The Grand Canyon is Arizona's top tourist attraction, drawing 5 million visitors every year and to visitors’ surprise a lot more than just the adventure they get to witness in the grand canyon.
Grand Canyon was declared a National Park to protect the national heritage that it was declared as by the President Roosevelt. People have been going to Grand Canyon to witness the spectacular scenery of the valley of the oldest rocks and fossils.
It is famous and a favourite spot for adventurers but also of late has become the attraction for criminal activities and suicides.
The Grand Canyon is really old. Geologists have found that there are about a billion years of mysteriously missing geological history. Basically, the rocks found underneath the super-old rocks in the canyon don’t date back as far. Scientists don’t really agree on how it was formed. Today, more research is being done to understand the anomaly.

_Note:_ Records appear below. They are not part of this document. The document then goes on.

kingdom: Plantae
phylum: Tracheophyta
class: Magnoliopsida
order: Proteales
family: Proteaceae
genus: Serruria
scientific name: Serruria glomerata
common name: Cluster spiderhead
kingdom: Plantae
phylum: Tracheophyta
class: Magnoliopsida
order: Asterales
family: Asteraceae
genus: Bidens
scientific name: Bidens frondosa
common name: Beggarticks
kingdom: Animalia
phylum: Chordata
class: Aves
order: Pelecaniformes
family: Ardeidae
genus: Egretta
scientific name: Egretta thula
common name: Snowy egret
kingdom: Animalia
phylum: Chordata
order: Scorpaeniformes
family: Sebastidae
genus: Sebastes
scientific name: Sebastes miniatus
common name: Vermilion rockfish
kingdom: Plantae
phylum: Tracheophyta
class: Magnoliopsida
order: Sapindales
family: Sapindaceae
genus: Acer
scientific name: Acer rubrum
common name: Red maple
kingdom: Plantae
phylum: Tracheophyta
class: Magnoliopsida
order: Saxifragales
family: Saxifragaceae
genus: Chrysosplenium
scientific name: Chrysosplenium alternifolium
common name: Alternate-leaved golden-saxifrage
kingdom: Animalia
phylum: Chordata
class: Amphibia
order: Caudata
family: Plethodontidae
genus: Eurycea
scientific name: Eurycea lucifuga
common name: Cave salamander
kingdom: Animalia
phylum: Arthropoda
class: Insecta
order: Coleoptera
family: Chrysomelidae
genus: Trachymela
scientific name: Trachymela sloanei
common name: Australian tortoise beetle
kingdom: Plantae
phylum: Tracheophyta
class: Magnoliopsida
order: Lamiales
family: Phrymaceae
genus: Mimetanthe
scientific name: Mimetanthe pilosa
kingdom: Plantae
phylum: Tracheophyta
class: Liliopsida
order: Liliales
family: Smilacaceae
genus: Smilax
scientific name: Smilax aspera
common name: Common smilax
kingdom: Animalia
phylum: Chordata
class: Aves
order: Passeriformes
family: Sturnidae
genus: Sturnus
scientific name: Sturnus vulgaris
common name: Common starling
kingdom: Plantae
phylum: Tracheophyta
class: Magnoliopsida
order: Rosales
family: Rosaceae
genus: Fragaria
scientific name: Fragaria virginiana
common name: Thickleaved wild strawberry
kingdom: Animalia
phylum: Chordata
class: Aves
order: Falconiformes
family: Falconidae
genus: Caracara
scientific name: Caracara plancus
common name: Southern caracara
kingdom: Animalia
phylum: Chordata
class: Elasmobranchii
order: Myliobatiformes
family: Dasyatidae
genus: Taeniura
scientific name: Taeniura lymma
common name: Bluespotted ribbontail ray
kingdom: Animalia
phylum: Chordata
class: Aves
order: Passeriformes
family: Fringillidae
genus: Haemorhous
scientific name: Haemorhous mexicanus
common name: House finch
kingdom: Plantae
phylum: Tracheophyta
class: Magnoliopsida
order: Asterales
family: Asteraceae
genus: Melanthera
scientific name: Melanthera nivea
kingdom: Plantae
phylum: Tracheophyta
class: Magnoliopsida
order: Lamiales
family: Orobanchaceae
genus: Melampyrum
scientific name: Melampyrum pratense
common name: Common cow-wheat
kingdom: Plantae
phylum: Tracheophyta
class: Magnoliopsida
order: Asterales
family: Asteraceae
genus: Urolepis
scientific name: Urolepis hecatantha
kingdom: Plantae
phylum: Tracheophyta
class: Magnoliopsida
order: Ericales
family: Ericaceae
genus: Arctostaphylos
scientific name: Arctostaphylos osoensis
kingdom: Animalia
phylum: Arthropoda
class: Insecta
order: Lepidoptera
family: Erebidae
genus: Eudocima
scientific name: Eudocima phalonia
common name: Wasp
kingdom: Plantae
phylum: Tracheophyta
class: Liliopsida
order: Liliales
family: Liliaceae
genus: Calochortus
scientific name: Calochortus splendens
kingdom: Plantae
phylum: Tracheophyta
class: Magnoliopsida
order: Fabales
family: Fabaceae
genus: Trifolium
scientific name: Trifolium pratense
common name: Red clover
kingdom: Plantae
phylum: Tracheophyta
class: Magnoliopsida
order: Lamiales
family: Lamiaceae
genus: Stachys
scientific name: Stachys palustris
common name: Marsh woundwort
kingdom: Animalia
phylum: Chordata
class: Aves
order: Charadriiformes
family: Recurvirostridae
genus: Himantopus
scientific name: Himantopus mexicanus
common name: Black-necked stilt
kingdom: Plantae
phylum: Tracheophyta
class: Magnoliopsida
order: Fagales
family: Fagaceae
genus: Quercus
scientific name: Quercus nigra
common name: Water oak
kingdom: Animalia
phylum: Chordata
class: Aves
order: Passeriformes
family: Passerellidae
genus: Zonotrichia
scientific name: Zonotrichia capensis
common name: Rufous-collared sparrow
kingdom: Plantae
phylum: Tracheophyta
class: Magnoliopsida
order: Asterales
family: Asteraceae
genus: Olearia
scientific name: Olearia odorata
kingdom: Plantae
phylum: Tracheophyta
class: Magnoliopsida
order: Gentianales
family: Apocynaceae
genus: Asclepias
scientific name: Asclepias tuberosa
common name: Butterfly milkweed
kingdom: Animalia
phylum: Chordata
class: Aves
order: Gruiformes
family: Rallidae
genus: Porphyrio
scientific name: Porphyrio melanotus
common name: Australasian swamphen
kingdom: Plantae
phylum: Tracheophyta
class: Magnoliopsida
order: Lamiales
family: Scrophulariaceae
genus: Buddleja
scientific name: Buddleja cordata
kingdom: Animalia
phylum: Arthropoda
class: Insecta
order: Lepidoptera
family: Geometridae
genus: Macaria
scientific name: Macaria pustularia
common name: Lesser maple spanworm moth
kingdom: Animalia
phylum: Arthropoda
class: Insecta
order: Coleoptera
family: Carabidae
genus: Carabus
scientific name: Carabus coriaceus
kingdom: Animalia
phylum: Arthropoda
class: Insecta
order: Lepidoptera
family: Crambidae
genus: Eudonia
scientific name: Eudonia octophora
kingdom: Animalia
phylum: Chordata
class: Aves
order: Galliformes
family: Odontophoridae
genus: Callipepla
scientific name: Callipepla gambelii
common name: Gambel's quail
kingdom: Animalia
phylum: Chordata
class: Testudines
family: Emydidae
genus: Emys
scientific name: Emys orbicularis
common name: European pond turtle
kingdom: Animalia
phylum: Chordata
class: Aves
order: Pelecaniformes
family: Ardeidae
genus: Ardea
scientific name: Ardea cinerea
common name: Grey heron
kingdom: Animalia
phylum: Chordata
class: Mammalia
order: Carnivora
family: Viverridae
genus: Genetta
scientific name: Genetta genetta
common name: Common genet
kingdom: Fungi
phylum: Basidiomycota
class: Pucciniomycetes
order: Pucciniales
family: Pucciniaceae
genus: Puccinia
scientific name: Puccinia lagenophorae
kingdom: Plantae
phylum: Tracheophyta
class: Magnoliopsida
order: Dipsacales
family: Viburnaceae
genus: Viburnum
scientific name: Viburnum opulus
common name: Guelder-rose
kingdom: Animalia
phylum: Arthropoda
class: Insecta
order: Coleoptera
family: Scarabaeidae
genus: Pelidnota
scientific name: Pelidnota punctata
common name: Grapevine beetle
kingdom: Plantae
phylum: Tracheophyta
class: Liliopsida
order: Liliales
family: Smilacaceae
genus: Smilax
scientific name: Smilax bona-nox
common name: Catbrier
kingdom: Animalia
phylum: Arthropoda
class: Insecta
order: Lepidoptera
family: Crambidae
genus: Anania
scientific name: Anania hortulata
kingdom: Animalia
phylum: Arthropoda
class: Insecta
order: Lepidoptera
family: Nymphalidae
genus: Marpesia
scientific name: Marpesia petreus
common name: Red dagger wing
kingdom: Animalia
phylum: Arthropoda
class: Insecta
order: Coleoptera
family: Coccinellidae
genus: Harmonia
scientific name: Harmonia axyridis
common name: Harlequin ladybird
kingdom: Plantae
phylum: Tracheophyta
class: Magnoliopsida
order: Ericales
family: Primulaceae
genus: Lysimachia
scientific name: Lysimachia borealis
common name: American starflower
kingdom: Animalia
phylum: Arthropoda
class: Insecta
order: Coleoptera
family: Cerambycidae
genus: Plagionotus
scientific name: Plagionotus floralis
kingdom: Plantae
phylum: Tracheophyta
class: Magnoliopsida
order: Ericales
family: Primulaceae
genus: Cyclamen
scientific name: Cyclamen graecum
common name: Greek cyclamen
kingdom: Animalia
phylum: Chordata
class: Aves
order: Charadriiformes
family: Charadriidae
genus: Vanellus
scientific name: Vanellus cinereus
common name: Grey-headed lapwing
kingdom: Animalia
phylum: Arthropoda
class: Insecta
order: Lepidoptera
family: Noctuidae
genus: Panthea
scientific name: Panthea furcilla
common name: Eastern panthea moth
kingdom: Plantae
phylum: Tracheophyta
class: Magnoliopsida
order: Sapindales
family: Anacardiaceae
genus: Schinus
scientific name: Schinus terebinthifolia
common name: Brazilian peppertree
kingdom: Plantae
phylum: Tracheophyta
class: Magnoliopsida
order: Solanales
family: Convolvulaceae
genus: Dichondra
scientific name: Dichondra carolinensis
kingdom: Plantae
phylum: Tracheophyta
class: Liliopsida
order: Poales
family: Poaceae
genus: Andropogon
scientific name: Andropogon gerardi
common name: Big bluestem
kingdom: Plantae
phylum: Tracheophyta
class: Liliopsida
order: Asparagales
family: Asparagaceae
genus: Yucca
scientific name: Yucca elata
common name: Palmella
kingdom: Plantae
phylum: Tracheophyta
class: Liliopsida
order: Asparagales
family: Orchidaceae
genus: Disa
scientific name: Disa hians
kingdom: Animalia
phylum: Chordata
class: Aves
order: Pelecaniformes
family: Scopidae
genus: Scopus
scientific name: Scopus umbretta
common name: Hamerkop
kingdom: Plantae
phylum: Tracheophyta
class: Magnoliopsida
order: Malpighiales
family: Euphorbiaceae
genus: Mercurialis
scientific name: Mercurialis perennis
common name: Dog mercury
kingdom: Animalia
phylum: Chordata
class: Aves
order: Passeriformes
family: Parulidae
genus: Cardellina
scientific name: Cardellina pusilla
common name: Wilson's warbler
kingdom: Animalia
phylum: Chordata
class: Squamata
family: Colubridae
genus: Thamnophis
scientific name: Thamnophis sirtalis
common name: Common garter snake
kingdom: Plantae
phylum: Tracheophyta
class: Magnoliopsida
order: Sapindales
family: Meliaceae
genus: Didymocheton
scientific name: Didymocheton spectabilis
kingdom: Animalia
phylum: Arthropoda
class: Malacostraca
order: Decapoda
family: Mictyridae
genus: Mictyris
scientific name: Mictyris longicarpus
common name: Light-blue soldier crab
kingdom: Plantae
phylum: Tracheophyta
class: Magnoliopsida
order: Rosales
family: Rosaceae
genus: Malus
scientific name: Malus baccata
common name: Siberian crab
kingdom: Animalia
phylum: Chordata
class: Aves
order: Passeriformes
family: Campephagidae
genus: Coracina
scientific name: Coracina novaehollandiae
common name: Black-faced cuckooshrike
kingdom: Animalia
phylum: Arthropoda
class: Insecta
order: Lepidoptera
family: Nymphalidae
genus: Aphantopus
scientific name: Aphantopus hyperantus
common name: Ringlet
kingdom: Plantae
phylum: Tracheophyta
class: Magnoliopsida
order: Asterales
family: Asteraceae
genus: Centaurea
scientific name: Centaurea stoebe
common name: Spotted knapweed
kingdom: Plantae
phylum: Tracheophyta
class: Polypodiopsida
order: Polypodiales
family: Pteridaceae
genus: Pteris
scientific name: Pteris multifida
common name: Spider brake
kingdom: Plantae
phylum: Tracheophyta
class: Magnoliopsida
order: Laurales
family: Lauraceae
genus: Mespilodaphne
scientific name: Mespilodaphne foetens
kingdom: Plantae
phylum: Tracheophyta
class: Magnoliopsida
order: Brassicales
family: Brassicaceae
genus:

Canyon has been an unfortunate witness to countless deaths but some cases were so complex that their files were closed because of lack of evidence, one of those inconclusive case was of a murder that occurred at the North Rim of the canyon in 1975. All that was found at the scene was a bloody shirt with 36 stab holes, believed—for reasons not made public by the Sheriff’s Office—to belong to a woman murdered by members of the Outlaws, a motorcycle gang.
The Grand Canyon has been used as a means of suicide in some of the most ludicrous of ways. Case in point: After watching the film Thelma and Louise more than 50 times, 36-year-old Patricia Astolfo attempted to drive her car off the rim of the canyon. The car’s suspension, however, got caught on an outcropping of rock, hindering her plans. Not to be deterred, Patricia leaped over the edge of the cliff, only to fall onto a boulder 6 meters (20 ft) below. Bloodied and bruised, she managed to crawl to the edge and roll off, falling to her death.
Mere feet from the building’s front doors lies one of the hotel’s signature mysteries: a flat, inconspicuous gravestone with an epitaph that reads, “Pirl A. Ward: 1879–1934.” Over the last century, countless visitors and employees have claimed to have seen a black-caped figure walking from the stairway to the grave before wandering off and disappearing into the woods. Another unsettling yet well-known presence is that of a well-dressed elderly gentleman on the third floor. Through the years, visitors have reported being invited by the man to attend the hotel’s annual holiday celebration.
One of the deadliest airline disasters in American history occurred on the morning of June 30, 1956. Nearly an hour after departing from Los Angeles International Airport, United Airlines Flight 718 and TWA Flight 2 collided with one another over the Grand Canyon. Search and rescue teams discovered the wreckage the following day, and an immediate investigation by the Civil Aeronautics Board was launched. It was determined that both pilots were off their designated routes and happened to be flying at the same altitude at the same time. Due to clouds, by the time they saw each other, it was too late to avoid collision.
All 128 passengers were killed, and it would be another year until a full, detailed report of the crash was released.